Communications Minister Faith Muthambi told journalists on Thursday that she had no reason not to confirm Hlaudi Motsoeneng’s appointment as chief operating officer of the national broadcaster after a law firm report cleared him wrongdoing.
The law firm had been hired to look into public protector Thuli Madonsela’s report on Motsoeneng. However, Muthambi refused to name the firm.
By law, the public protector’s findings can only be reviewed and set aside by a court of law. Muthambi said she affirmed Motsoeneng’s appointment as chief operating officer after a submission made to her by the SABC board on Monday, which had a recommendation that Motsoeneng be appointed.
Muthambi said she considered the following when making her decision:
- The public protector report;
- A report by an independent law firm appointed by the SABC;
- Motsoeneng’s record as acting chief operating officer, and when he acted as deputy chief executive;
- The broadcasting Act;
- The shareholder compact; and
- The broadcaster’s articles of association.
She said the SABC’s decision to appoint an independent, credible and principled law firm to investigate all the issues raised by the public protector “was the responsible way” of dealing with the public protector’s report.
“The SABC board and I are satisfied that the report by [the] appointed firm of attorneys has cleared Mr Motsoeneng of any wrongdoing. Therefore there was nothing before me that suggested that I should not affirm the appointment,” said Muthambi.
The SABC board was in the final stages of collecting all the necessary information to forward to the public protector, and Muthambi indicated that both the board and herself would meet the deadline as set.
‘No pressure on the board’
Muthambi insisted that: “There was no pressure on the board [to appoint Motsoeneng] and the decision that I made was rational, and I believe it is lawful”.
Madonsela found in February 2014 that Motsoeneng’s appointment as the acting chief operating officer was irregular and that him being in this position for a period in excess of three months without the requisite board resolution was a violation of the SABC’s articles of association, which deals with appointments.
She found that Motsoeneng had committed fraud by stating in his job application form that he had completed matric. He then filled in false grades on the same application form and promised to supply a matric certificate to confirm his qualifications when he knew he had not completed matric and did not have such a certificate.
Muthambi also revealed that there has been no settlement reached between the ministry and former SABC executive and sports administrator Mvuzo Mbebe, who interdicted the broadcaster from filling the position on a permanent basis. “There’s no settlement agreement that I am aware of in regard to Mr Mbebe’s case,” she said.

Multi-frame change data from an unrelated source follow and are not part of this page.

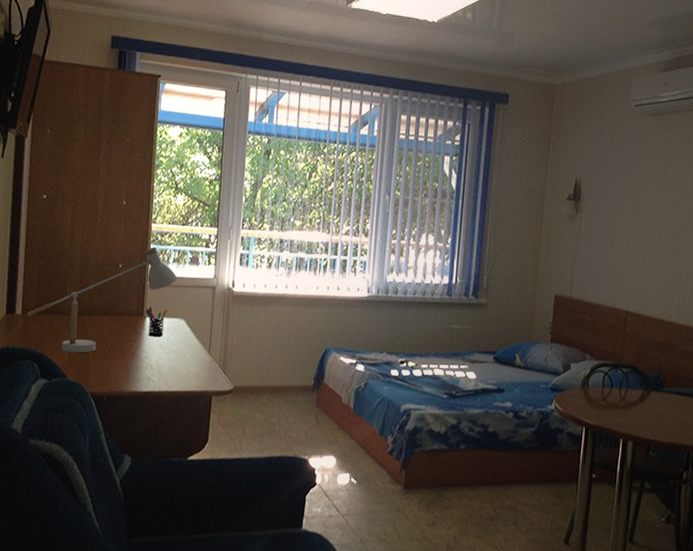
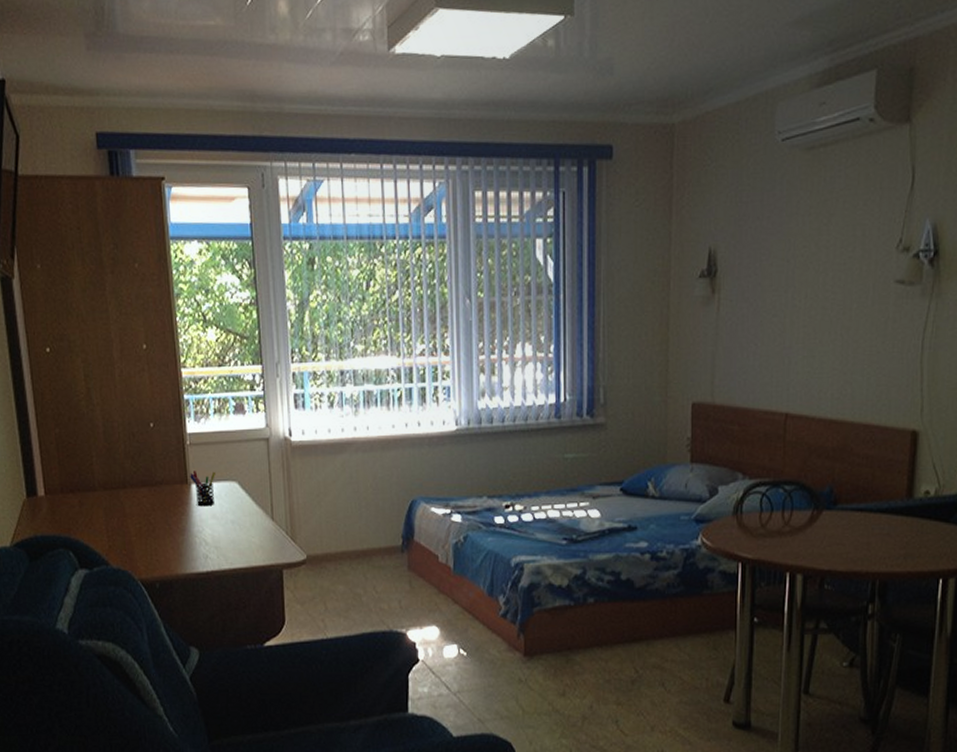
desk lamp: present [26,247,178,353] -> none [50,398,222,535]

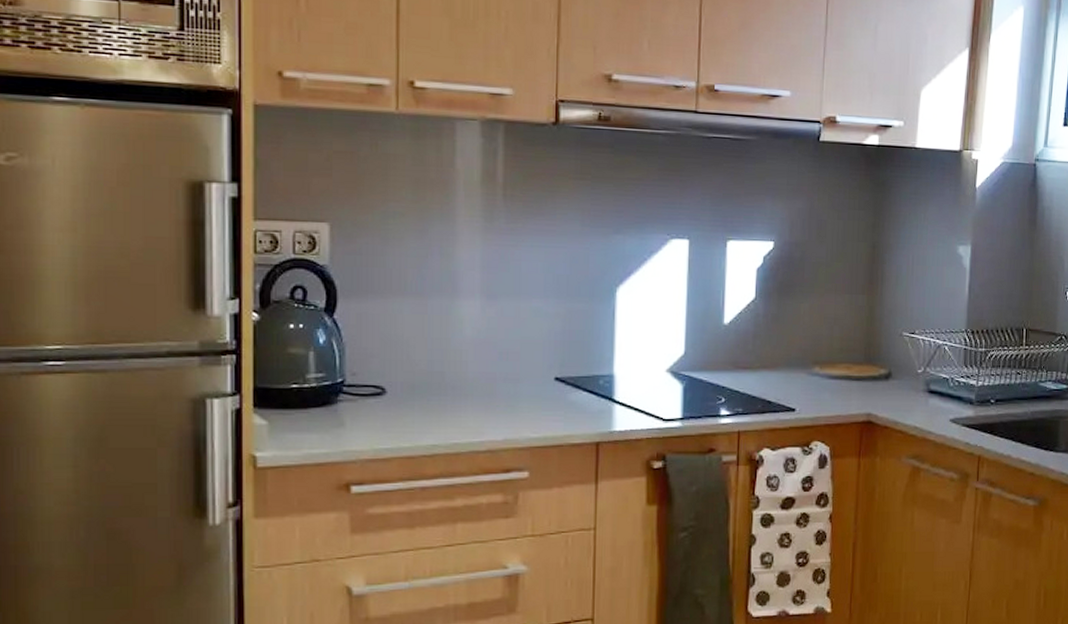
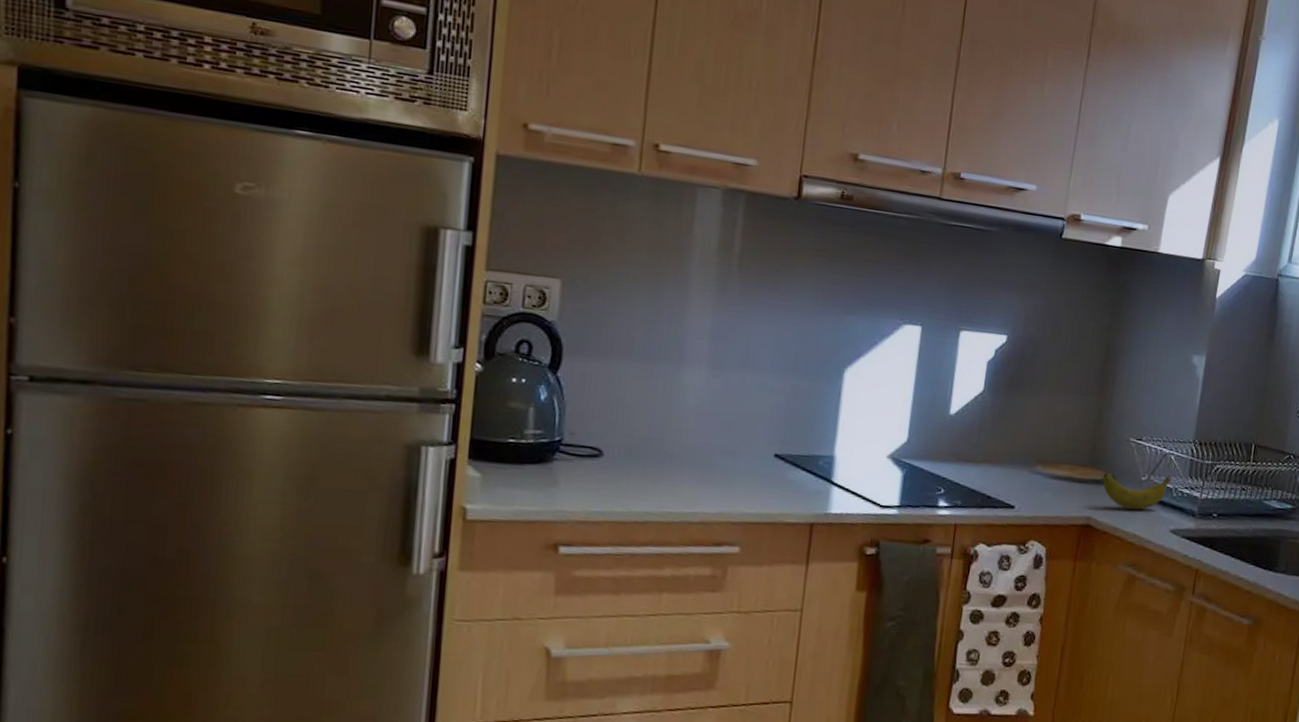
banana: none [880,366,947,402] -> present [1103,472,1171,510]

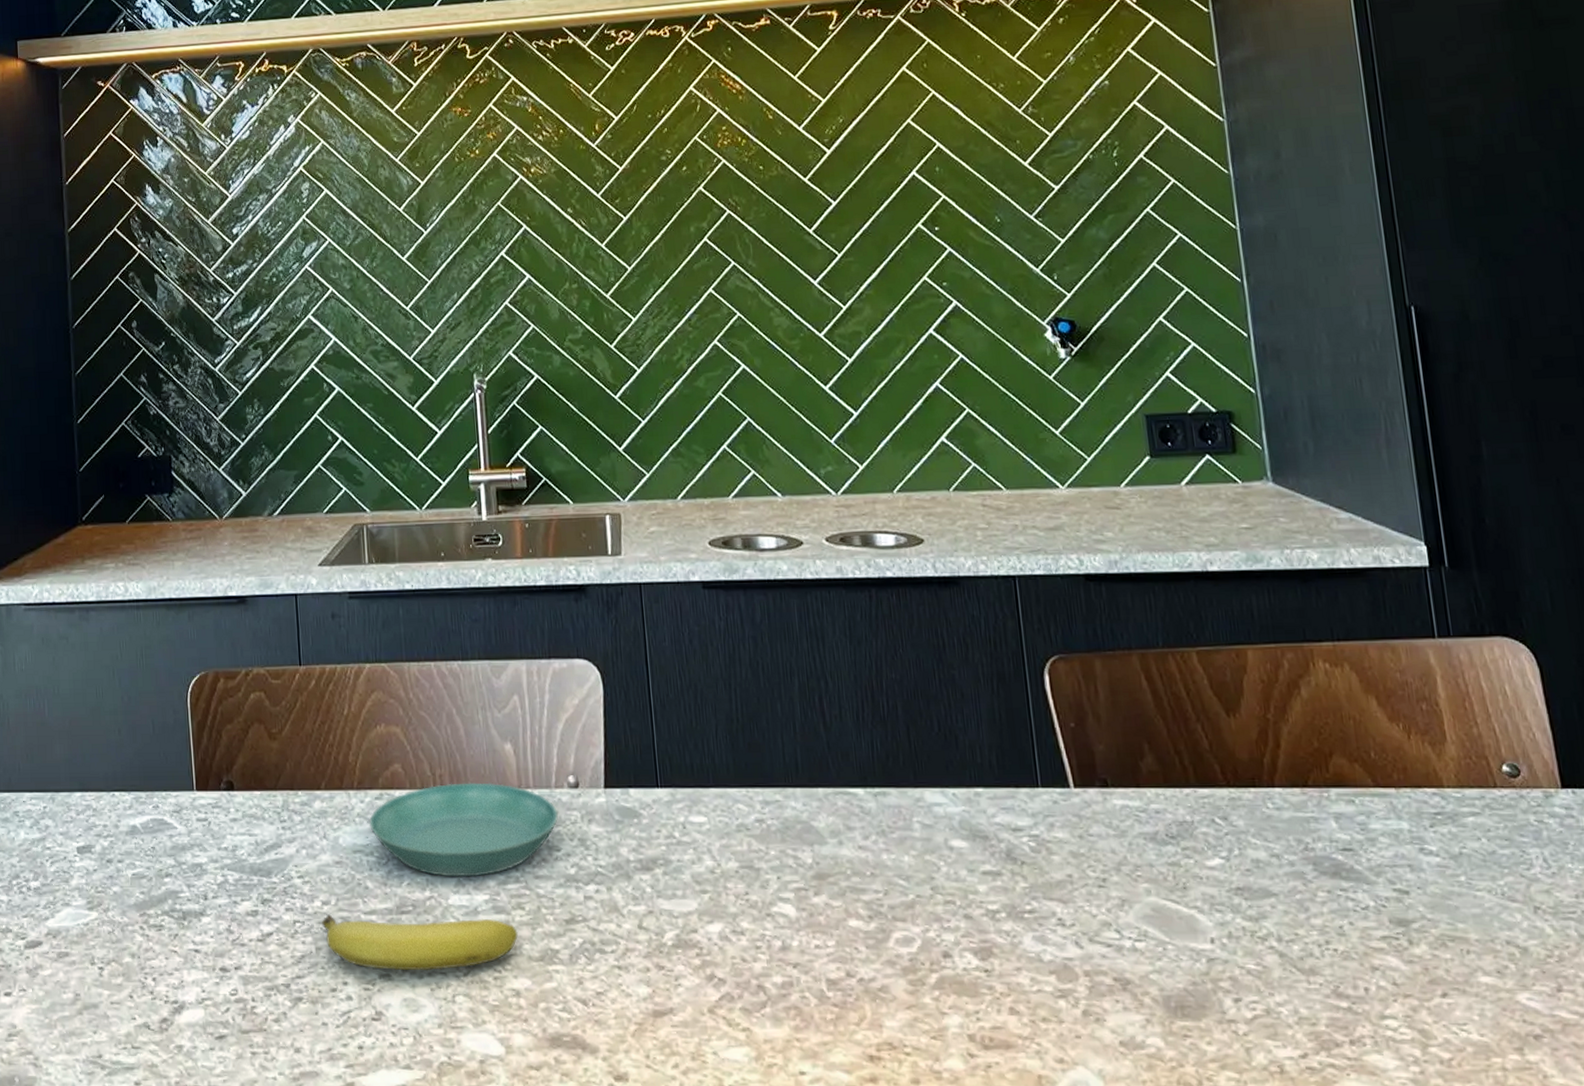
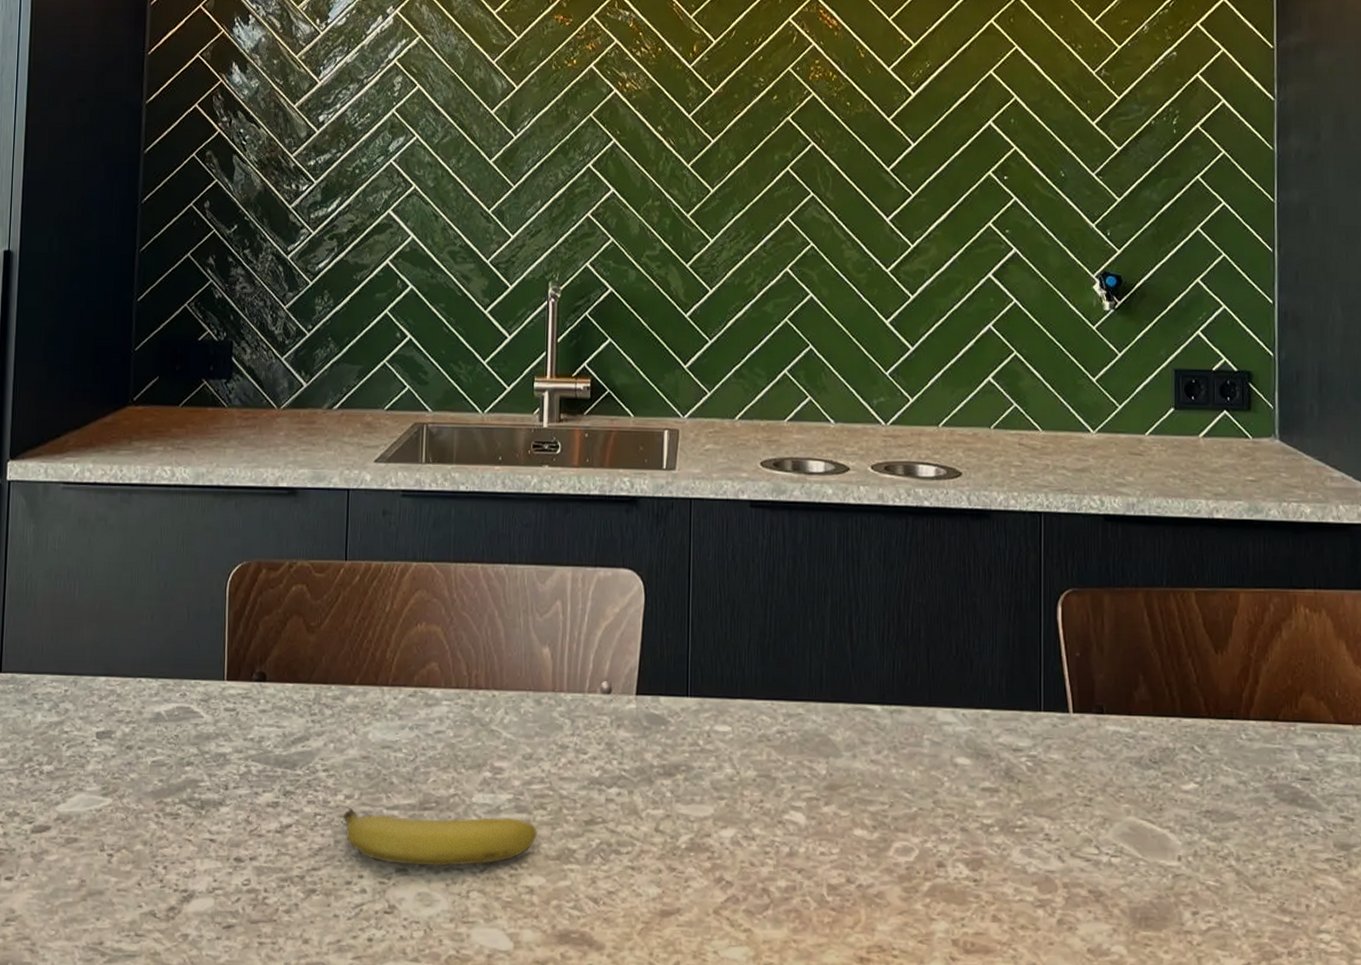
saucer: present [368,782,559,877] -> none [400,683,589,776]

This could mean that Motsoeneng’s appointment is in contempt of court. “This matter cannot be used to drag stability in the SABC. There was no settlement given to Mbebe, the issue of Mbebe’s court order cannot be used to stifle the stability at [the] SABC,” said Muthambi.
Mbebe’s claim is that he was promised the job of chief operating officer by the late former communications minister Ivy Matsepe-Casaburri, who died in 2009. It is understood that Mbebe was recommended for the position in 2007 but was never appointed. He has on several occasions prevented the broadcaster from appointing a person to the post permanently. In 2009, he was granted an interdict against the appointment of a new chief operations officer, making it impossible for the post to be taken up on a permanent basis.
Muthambi on Friday told Parliament’s oversight committees on communication and telecommunications and postal services how difficult it was going to be to appoint a permanent chief operations officer – one Madonsela’s recommendations.
Muthambi said she had “lifted” a court file from the high court to familiarise herself with the Mbebe matter, that “all my predecessors couldn’t resolve”. “I … found that Mbebe obtained a court order on May 13 2009 that bars the SABC from appointing a COO.”
“The SABC didn’t appeal the matter. That means the remedial action recommended by the public protector … if we are to implement it, we would be in contempt of court,” said Muthambi, before assuring the MPs that she would make sure the matter gets resolved.